» Data for analysis:
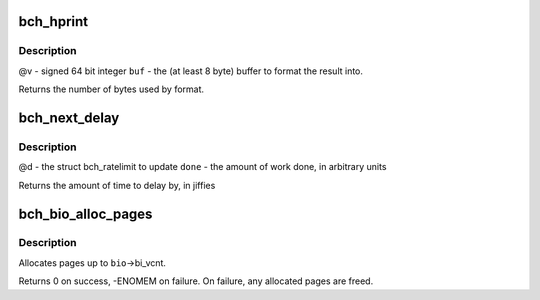 .. -*- coding: utf-8; mode: rst -*-
.. src-file: drivers/md/bcache/util.c

.. _`bch_hprint`:

bch_hprint
==========

.. c:function:: ssize_t bch_hprint(char *buf, int64_t v)

    formats \ ``v``\  to human readable string for sysfs.

    :param char \*buf:
        *undescribed*

    :param int64_t v:
        *undescribed*

.. _`bch_hprint.description`:

Description
-----------

@v - signed 64 bit integer
\ ``buf``\  - the (at least 8 byte) buffer to format the result into.

Returns the number of bytes used by format.

.. _`bch_next_delay`:

bch_next_delay
==============

.. c:function:: uint64_t bch_next_delay(struct bch_ratelimit *d, uint64_t done)

    increment \ ``d``\  by the amount of work done, and return how long to delay until the next time to do some work.

    :param struct bch_ratelimit \*d:
        *undescribed*

    :param uint64_t done:
        *undescribed*

.. _`bch_next_delay.description`:

Description
-----------

@d - the struct bch_ratelimit to update
\ ``done``\  - the amount of work done, in arbitrary units

Returns the amount of time to delay by, in jiffies

.. _`bch_bio_alloc_pages`:

bch_bio_alloc_pages
===================

.. c:function:: int bch_bio_alloc_pages(struct bio *bio, gfp_t gfp_mask)

    allocates a single page for each bvec in a bio

    :param struct bio \*bio:
        bio to allocate pages for

    :param gfp_t gfp_mask:
        flags for allocation

.. _`bch_bio_alloc_pages.description`:

Description
-----------

Allocates pages up to \ ``bio``\ ->bi_vcnt.

Returns 0 on success, -ENOMEM on failure. On failure, any allocated pages are
freed.

.. This file was automatic generated / don't edit.

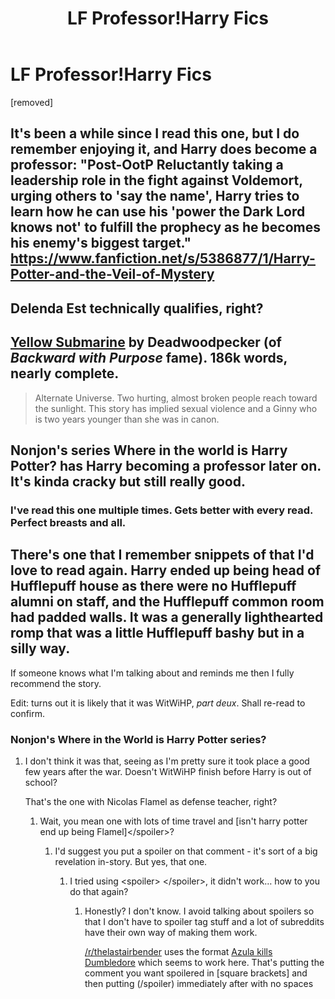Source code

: #+TITLE: LF Professor!Harry Fics

* LF Professor!Harry Fics
:PROPERTIES:
:Author: Gator4798
:Score: 9
:DateUnix: 1424742194.0
:DateShort: 2015-Feb-24
:FlairText: Request
:END:
[removed]


** It's been a while since I read this one, but I do remember enjoying it, and Harry does become a professor: "Post-OotP Reluctantly taking a leadership role in the fight against Voldemort, urging others to 'say the name', Harry tries to learn how he can use his 'power the Dark Lord knows not' to fulfill the prophecy as he becomes his enemy's biggest target." [[https://www.fanfiction.net/s/5386877/1/Harry-Potter-and-the-Veil-of-Mystery]]
:PROPERTIES:
:Author: fastfinge
:Score: 3
:DateUnix: 1424812759.0
:DateShort: 2015-Feb-25
:END:


** Delenda Est technically qualifies, right?
:PROPERTIES:
:Author: DrunkenPumpkin
:Score: 3
:DateUnix: 1424836822.0
:DateShort: 2015-Feb-25
:END:


** [[https://www.fanfiction.net/s/4464089/1/Yellow-Submarine][Yellow Submarine]] by Deadwoodpecker (of /Backward with Purpose/ fame). 186k words, nearly complete.

#+begin_quote
  Alternate Universe. Two hurting, almost broken people reach toward the sunlight. This story has implied sexual violence and a Ginny who is two years younger than she was in canon.
#+end_quote
:PROPERTIES:
:Author: truncation_error
:Score: 2
:DateUnix: 1424746220.0
:DateShort: 2015-Feb-24
:END:


** Nonjon's series Where in the world is Harry Potter? has Harry becoming a professor later on. It's kinda cracky but still really good.
:PROPERTIES:
:Score: 2
:DateUnix: 1424754620.0
:DateShort: 2015-Feb-24
:END:

*** I've read this one multiple times. Gets better with every read. Perfect breasts and all.
:PROPERTIES:
:Author: xljj42
:Score: 2
:DateUnix: 1424759276.0
:DateShort: 2015-Feb-24
:END:


** There's one that I remember snippets of that I'd love to read again. Harry ended up being head of Hufflepuff house as there were no Hufflepuff alumni on staff, and the Hufflepuff common room had padded walls. It was a generally lighthearted romp that was a little Hufflepuff bashy but in a silly way.

If someone knows what I'm talking about and reminds me then I fully recommend the story.

Edit: turns out it is likely that it was WitWiHP, /part deux/. Shall re-read to confirm.
:PROPERTIES:
:Author: Anchupom
:Score: 2
:DateUnix: 1424800529.0
:DateShort: 2015-Feb-24
:END:

*** Nonjon's Where in the World is Harry Potter series?
:PROPERTIES:
:Author: xljj42
:Score: 1
:DateUnix: 1424804189.0
:DateShort: 2015-Feb-24
:END:

**** I don't think it was that, seeing as I'm pretty sure it took place a good few years after the war. Doesn't WitWiHP finish before Harry is out of school?

That's the one with Nicolas Flamel as defense teacher, right?
:PROPERTIES:
:Author: Anchupom
:Score: 1
:DateUnix: 1424817782.0
:DateShort: 2015-Feb-25
:END:

***** Wait, you mean one with lots of time travel and [isn't harry potter end up being Flamel]</spoiler>?
:PROPERTIES:
:Author: schumi23
:Score: 0
:DateUnix: 1424831813.0
:DateShort: 2015-Feb-25
:END:

****** I'd suggest you put a spoiler on that comment - it's sort of a big revelation in-story. But yes, that one.
:PROPERTIES:
:Author: Anchupom
:Score: 1
:DateUnix: 1424852751.0
:DateShort: 2015-Feb-25
:END:

******* I tried using <spoiler> </spoiler>, it didn't work... how to you do that again?
:PROPERTIES:
:Author: schumi23
:Score: 1
:DateUnix: 1424957951.0
:DateShort: 2015-Feb-26
:END:

******** Honestly? I don't know. I avoid talking about spoilers so that I don't have to spoiler tag stuff and a lot of subreddits have their own way of making them work.

[[/r/thelastairbender]] uses the format [[/spoiler][Azula kills Dumbledore]] which seems to work here. That's putting the comment you want spoilered in [square brackets] and then putting (/spoiler) immediately after with no spaces
:PROPERTIES:
:Author: Anchupom
:Score: 1
:DateUnix: 1424962134.0
:DateShort: 2015-Feb-26
:END:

» Work instructions:
What you write should match the entries exactly, except that the pictures are dropped.

» Output:
 .. -*- coding: utf-8; mode: rst -*-
.. src-file: drivers/md/bcache/util.c

.. _`bch_hprint`:

bch_hprint
==========

.. c:function:: ssize_t bch_hprint(char *buf, int64_t v)

    formats \ ``v``\  to human readable string for sysfs.

    :param char \*buf:
        *undescribed*

    :param int64_t v:
        *undescribed*

.. _`bch_hprint.description`:

Description
-----------

@v - signed 64 bit integer
\ ``buf``\  - the (at least 8 byte) buffer to format the result into.

Returns the number of bytes used by format.

.. _`bch_next_delay`:

bch_next_delay
==============

.. c:function:: uint64_t bch_next_delay(struct bch_ratelimit *d, uint64_t done)

    increment \ ``d``\  by the amount of work done, and return how long to delay until the next time to do some work.

    :param struct bch_ratelimit \*d:
        *undescribed*

    :param uint64_t done:
        *undescribed*

.. _`bch_next_delay.description`:

Description
-----------

@d - the struct bch_ratelimit to update
\ ``done``\  - the amount of work done, in arbitrary units

Returns the amount of time to delay by, in jiffies

.. _`bch_bio_alloc_pages`:

bch_bio_alloc_pages
===================

.. c:function:: int bch_bio_alloc_pages(struct bio *bio, gfp_t gfp_mask)

    allocates a single page for each bvec in a bio

    :param struct bio \*bio:
        bio to allocate pages for

    :param gfp_t gfp_mask:
        flags for allocation

.. _`bch_bio_alloc_pages.description`:

Description
-----------

Allocates pages up to \ ``bio``\ ->bi_vcnt.

Returns 0 on success, -ENOMEM on failure. On failure, any allocated pages are
freed.

.. This file was automatic generated / don't edit.

Source code

: #+TITLE: LF Professor!Harry Fics

* LF Professor!Harry Fics
:PROPERTIES:
:Author: Gator4798
:Score: 9
:DateUnix: 1424742194.0
:DateShort: 2015-Feb-24
:FlairText: Request
:END:
[removed]


** It's been a while since I read this one, but I do remember enjoying it, and Harry does become a professor: "Post-OotP Reluctantly taking a leadership role in the fight against Voldemort, urging others to 'say the name', Harry tries to learn how he can use his 'power the Dark Lord knows not' to fulfill the prophecy as he becomes his enemy's biggest target." [[https://www.fanfiction.net/s/5386877/1/Harry-Potter-and-the-Veil-of-Mystery]]
:PROPERTIES:
:Author: fastfinge
:Score: 3
:DateUnix: 1424812759.0
:DateShort: 2015-Feb-25
:END:


** Delenda Est technically qualifies, right?
:PROPERTIES:
:Author: DrunkenPumpkin
:Score: 3
:DateUnix: 1424836822.0
:DateShort: 2015-Feb-25
:END:


** [[https://www.fanfiction.net/s/4464089/1/Yellow-Submarine][Yellow Submarine]] by Deadwoodpecker (of /Backward with Purpose/ fame). 186k words, nearly complete.

#+begin_quote
  Alternate Universe. Two hurting, almost broken people reach toward the sunlight. This story has implied sexual violence and a Ginny who is two years younger than she was in canon.
#+end_quote
:PROPERTIES:
:Author: truncation_error
:Score: 2
:DateUnix: 1424746220.0
:DateShort: 2015-Feb-24
:END:


** Nonjon's series Where in the world is Harry Potter? has Harry becoming a professor later on. It's kinda cracky but still really good.
:PROPERTIES:
:Score: 2
:DateUnix: 1424754620.0
:DateShort: 2015-Feb-24
:END:

*** I've read this one multiple times. Gets better with every read. Perfect breasts and all.
:PROPERTIES:
:Author: xljj42
:Score: 2
:DateUnix: 1424759276.0
:DateShort: 2015-Feb-24
:END:


** There's one that I remember snippets of that I'd love to read again. Harry ended up being head of Hufflepuff house as there were no Hufflepuff alumni on staff, and the Hufflepuff common room had padded walls. It was a generally lighthearted romp that was a little Hufflepuff bashy but in a silly way.

If someone knows what I'm talking about and reminds me then I fully recommend the story.

Edit: turns out it is likely that it was WitWiHP, /part deux/. Shall re-read to confirm.
:PROPERTIES:
:Author: Anchupom
:Score: 2
:DateUnix: 1424800529.0
:DateShort: 2015-Feb-24
:END:

*** Nonjon's Where in the World is Harry Potter series?
:PROPERTIES:
:Author: xljj42
:Score: 1
:DateUnix: 1424804189.0
:DateShort: 2015-Feb-24
:END:

**** I don't think it was that, seeing as I'm pretty sure it took place a good few years after the war. Doesn't WitWiHP finish before Harry is out of school?

That's the one with Nicolas Flamel as defense teacher, right?
:PROPERTIES:
:Author: Anchupom
:Score: 1
:DateUnix: 1424817782.0
:DateShort: 2015-Feb-25
:END:

***** Wait, you mean one with lots of time travel and [isn't harry potter end up being Flamel]</spoiler>?
:PROPERTIES:
:Author: schumi23
:Score: 0
:DateUnix: 1424831813.0
:DateShort: 2015-Feb-25
:END:

****** I'd suggest you put a spoiler on that comment - it's sort of a big revelation in-story. But yes, that one.
:PROPERTIES:
:Author: Anchupom
:Score: 1
:DateUnix: 1424852751.0
:DateShort: 2015-Feb-25
:END:

******* I tried using <spoiler> </spoiler>, it didn't work... how to you do that again?
:PROPERTIES:
:Author: schumi23
:Score: 1
:DateUnix: 1424957951.0
:DateShort: 2015-Feb-26
:END:

******** Honestly? I don't know. I avoid talking about spoilers so that I don't have to spoiler tag stuff and a lot of subreddits have their own way of making them work.

[[/r/thelastairbender]] uses the format [[/spoiler][Azula kills Dumbledore]] which seems to work here. That's putting the comment you want spoilered in [square brackets] and then putting (/spoiler) immediately after with no spaces
:PROPERTIES:
:Author: Anchupom
:Score: 1
:DateUnix: 1424962134.0
:DateShort: 2015-Feb-26
:END:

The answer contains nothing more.